- A former employee has sued Sweetgreen, a nationwide chain of salad restaurants, alleging he was sexually harassed by both a co-worker and a manager and that his complaints to upper management about the treatment were ignored (Chirse v. Sweetgreen Inc. and Terry Armfield, No. 158419/2020 (N.Y., Oct. 9, 2020)).
- The plaintiff, a transgender man, said a co-worker "showed him pornographic pictures, told other employees they were dating and that plaintiff was her property," according to the complaint. The plaintiff also alleged that his manager harassed him and "routinely" referred to him with incorrect pronouns, despite the plaintiffs' protests. The plaintiff said his hours were reduced in retaliation and that he was eventually forced to quit.
- Sweetgreen did not respond to a request for comment by press time.
Experts suggest that HR train managers — a common cause of employment law violations — to refrain from harassing behavior and to recognize and correct harassment from others.
It's also crucial for managers to escalate certain issues to HR so the employer can follow up on employee complaints, attorneys say. Chipotle, for example, agreed to make significant statewide changes after allegations of sexual harassment involving a female manager and a young worker were made. As part of the settlement, Chipotle agreed to pay $95,000 to the plaintiff; implement enhanced accountability and oversight of managers, supervisors and employees; and provide tailored anti-discrimination trainings to its leadership and employees.

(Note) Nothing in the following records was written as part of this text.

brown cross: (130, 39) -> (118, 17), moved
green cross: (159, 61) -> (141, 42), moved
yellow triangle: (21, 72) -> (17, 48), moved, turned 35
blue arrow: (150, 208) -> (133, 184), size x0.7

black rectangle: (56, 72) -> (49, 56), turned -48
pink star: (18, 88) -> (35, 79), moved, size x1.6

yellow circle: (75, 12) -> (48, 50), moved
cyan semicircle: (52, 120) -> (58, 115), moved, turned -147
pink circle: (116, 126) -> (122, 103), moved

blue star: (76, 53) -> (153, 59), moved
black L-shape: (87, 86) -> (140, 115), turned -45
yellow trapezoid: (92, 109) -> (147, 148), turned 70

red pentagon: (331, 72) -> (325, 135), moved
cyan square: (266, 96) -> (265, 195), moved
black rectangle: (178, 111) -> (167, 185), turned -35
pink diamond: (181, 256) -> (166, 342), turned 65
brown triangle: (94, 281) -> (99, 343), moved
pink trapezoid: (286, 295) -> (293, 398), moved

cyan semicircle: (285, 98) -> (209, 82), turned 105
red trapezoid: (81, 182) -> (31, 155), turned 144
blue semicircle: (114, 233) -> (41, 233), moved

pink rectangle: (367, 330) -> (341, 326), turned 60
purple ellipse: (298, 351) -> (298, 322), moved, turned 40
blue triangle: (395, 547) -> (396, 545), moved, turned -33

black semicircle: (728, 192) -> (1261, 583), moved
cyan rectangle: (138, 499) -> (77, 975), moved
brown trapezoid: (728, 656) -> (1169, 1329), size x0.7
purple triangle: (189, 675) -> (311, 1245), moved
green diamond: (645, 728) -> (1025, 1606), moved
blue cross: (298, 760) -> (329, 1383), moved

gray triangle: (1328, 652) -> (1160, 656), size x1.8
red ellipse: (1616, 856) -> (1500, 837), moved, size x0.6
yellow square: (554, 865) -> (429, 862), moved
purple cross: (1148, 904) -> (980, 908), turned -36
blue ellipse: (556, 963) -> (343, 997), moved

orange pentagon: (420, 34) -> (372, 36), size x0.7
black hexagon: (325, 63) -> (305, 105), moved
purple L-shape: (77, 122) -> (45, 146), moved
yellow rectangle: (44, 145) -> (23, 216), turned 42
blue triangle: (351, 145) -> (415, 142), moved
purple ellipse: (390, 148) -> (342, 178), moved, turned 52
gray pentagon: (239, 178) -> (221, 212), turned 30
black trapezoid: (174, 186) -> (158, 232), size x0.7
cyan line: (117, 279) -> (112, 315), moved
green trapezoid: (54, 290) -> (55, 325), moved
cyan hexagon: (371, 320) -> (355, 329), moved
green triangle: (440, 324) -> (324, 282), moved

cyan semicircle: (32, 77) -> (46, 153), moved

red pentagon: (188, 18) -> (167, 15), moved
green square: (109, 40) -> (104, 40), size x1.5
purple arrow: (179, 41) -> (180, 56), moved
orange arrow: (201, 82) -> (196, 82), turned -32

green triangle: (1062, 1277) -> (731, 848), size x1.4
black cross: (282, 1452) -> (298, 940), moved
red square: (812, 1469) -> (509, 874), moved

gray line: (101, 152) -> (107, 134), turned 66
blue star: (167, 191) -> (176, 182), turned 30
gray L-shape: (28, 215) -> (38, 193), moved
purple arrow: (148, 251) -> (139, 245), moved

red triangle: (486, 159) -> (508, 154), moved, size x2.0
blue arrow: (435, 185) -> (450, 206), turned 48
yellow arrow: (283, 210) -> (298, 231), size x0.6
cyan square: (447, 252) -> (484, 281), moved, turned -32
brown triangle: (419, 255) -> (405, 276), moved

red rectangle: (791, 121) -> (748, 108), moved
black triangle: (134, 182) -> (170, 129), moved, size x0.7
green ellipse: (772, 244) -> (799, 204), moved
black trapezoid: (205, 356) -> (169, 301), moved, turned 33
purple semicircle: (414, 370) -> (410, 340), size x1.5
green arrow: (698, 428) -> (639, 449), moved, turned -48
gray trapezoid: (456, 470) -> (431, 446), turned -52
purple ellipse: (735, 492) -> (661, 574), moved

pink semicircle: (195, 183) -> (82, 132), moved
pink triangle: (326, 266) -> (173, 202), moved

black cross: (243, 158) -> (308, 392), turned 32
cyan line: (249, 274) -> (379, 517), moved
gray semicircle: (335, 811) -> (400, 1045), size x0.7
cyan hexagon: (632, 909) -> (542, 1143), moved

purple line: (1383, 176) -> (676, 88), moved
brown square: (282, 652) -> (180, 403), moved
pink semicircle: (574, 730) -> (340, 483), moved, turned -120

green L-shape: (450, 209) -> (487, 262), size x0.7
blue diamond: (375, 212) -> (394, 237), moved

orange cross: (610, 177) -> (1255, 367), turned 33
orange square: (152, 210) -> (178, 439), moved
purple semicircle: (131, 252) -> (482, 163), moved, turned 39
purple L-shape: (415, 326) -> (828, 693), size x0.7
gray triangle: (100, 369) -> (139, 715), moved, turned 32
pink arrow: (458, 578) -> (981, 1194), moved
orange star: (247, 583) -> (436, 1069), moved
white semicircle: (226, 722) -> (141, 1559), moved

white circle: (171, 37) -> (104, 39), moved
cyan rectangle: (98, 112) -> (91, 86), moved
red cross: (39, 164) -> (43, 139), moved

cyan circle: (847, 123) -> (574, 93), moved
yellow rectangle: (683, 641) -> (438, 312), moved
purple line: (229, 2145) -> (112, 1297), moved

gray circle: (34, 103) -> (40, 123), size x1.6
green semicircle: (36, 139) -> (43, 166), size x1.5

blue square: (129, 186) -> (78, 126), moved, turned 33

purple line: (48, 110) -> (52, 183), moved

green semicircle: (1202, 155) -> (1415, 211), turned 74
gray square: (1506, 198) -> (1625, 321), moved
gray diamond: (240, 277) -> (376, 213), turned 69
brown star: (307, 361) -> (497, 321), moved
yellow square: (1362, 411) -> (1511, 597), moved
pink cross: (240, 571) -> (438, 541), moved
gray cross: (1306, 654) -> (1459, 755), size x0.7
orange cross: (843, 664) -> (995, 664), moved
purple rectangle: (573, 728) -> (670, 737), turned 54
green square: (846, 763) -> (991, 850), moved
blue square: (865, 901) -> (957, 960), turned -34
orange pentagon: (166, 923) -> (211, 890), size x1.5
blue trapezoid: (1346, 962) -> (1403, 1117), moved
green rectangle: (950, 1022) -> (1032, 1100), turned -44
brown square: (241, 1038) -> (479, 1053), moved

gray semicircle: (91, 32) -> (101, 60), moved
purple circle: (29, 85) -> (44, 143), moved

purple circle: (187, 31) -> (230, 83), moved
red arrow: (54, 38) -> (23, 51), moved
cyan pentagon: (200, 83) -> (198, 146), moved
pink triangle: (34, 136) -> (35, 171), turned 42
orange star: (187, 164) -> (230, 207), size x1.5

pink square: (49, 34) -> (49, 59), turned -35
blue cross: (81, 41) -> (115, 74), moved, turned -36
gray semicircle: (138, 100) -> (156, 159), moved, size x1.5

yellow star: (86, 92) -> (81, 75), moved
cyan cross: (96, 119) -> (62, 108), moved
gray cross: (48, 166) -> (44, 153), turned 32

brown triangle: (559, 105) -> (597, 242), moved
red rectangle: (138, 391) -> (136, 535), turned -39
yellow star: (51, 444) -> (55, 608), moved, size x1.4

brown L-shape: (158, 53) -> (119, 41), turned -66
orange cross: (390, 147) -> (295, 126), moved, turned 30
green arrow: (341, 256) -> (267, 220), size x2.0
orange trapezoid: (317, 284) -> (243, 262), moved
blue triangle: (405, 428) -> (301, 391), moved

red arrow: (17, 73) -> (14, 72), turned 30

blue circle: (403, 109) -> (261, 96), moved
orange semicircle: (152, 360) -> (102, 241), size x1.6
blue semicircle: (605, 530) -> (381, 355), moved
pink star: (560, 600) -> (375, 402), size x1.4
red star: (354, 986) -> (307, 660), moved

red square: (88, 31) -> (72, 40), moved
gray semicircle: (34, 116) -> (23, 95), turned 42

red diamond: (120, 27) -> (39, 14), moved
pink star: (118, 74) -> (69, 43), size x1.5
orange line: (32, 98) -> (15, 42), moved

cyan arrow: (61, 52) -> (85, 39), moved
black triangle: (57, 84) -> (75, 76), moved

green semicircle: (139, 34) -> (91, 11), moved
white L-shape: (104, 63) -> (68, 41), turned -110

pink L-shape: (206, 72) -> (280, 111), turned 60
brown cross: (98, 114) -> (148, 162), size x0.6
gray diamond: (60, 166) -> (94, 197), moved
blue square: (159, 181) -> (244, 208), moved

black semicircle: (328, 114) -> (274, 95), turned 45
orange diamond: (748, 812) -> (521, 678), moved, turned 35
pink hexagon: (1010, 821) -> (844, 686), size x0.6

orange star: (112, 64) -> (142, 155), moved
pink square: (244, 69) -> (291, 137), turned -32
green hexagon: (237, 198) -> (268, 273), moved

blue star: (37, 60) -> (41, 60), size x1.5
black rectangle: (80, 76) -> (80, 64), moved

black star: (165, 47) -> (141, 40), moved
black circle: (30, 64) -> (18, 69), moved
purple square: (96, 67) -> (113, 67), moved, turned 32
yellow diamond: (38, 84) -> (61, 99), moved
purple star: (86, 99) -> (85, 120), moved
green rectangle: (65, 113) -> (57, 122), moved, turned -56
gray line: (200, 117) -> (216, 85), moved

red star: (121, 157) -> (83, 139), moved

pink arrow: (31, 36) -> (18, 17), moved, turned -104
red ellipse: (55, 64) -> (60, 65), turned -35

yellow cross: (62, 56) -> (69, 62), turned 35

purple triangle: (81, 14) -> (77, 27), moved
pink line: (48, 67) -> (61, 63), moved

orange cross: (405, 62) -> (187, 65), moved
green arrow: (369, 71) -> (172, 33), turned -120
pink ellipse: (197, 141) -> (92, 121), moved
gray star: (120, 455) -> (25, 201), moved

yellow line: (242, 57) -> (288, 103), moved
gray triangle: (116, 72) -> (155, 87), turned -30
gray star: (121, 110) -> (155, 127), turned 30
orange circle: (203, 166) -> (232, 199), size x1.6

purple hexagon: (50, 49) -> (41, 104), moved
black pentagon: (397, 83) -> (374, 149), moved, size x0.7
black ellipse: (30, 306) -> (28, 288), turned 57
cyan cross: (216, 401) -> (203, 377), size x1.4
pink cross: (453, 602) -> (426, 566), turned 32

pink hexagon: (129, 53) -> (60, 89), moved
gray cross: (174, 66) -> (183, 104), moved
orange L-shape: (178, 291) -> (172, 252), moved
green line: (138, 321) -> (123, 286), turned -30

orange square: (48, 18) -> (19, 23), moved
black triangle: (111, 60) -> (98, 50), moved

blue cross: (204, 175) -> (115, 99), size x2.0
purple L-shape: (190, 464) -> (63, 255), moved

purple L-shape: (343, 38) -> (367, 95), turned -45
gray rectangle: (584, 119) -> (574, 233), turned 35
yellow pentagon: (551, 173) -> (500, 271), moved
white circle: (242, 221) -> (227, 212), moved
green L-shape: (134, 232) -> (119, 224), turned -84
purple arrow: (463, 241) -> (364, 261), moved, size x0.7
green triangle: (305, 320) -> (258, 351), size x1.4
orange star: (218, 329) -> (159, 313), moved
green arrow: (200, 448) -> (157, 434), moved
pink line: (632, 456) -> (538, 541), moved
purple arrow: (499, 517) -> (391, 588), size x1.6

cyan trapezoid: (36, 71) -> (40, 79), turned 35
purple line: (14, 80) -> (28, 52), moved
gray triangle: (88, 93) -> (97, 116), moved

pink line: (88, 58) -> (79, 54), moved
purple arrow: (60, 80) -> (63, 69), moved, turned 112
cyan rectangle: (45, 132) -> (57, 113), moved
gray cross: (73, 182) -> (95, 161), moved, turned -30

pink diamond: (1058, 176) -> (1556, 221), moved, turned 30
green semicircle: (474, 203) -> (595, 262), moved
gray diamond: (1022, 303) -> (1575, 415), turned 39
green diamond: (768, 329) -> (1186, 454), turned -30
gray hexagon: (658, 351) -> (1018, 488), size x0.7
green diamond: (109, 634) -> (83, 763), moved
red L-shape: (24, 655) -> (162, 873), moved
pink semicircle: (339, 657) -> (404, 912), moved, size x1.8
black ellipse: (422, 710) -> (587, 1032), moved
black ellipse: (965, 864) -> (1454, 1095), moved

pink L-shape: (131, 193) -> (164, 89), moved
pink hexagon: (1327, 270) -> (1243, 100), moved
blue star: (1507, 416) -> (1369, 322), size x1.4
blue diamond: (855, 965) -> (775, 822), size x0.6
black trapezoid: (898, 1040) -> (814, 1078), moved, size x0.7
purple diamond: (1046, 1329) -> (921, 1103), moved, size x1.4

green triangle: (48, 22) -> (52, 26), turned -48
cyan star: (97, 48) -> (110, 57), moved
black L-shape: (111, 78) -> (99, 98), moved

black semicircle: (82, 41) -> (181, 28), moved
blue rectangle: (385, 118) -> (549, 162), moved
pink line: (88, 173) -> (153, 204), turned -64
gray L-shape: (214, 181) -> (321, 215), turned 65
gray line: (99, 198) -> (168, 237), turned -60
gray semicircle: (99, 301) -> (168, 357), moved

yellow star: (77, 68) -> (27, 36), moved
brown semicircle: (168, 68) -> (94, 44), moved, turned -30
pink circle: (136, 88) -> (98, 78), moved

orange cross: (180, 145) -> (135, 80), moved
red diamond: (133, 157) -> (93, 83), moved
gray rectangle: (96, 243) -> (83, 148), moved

Generally, to avoid liability in sexual harassment lawsuits, an employer must show that it tried to prevent and promptly correct the harassing behavior and that the employee failed to take advantage of the preventive or corrective opportunities provided by the employer. Swift and reasonable action by an employer can provide a strong legal defense: a court ruled last year that an employer was not liable for sexual harassment because it took prompt action reasonably calculated to stop alleged sexual harassment.
HR can create procedures for reporting harassment and discrimination that start with taking all complaints seriously, regardless of whether the alleged harassment is at the hands of a supervisor or co-worker, and making sure that complaints are promptly investigated, speakers told attendees at a 2018 conference. Employers should conduct harassment training at least once a year, with separate sessions for managers and employees, one attorney previously told HR Dive.
Employers should also be mindful about protections related to LGBT status. The U.S. Supreme Court ruled earlier this year that Title VII of the 1964 Civil Rights Act prohibits employment discrimination on the basis of both sexual orientation and gender identity, although certain questions remain. Legal experts say that employers may opt to limit their liability by drafting policies on inclusion, including conventions around pronoun use. Chai Feldblum, Morgan Lewis partner and former U.S. Equal Employment Opportunity Commission (EEOC) commissioner, previously told HR Dive that "if a co-worker or a manager consistently and intentionally uses the wrong name or pronoun to create a hostile work environment for the transgender employee, and nothing is done to stop that, the employer is putting itself at legal risk."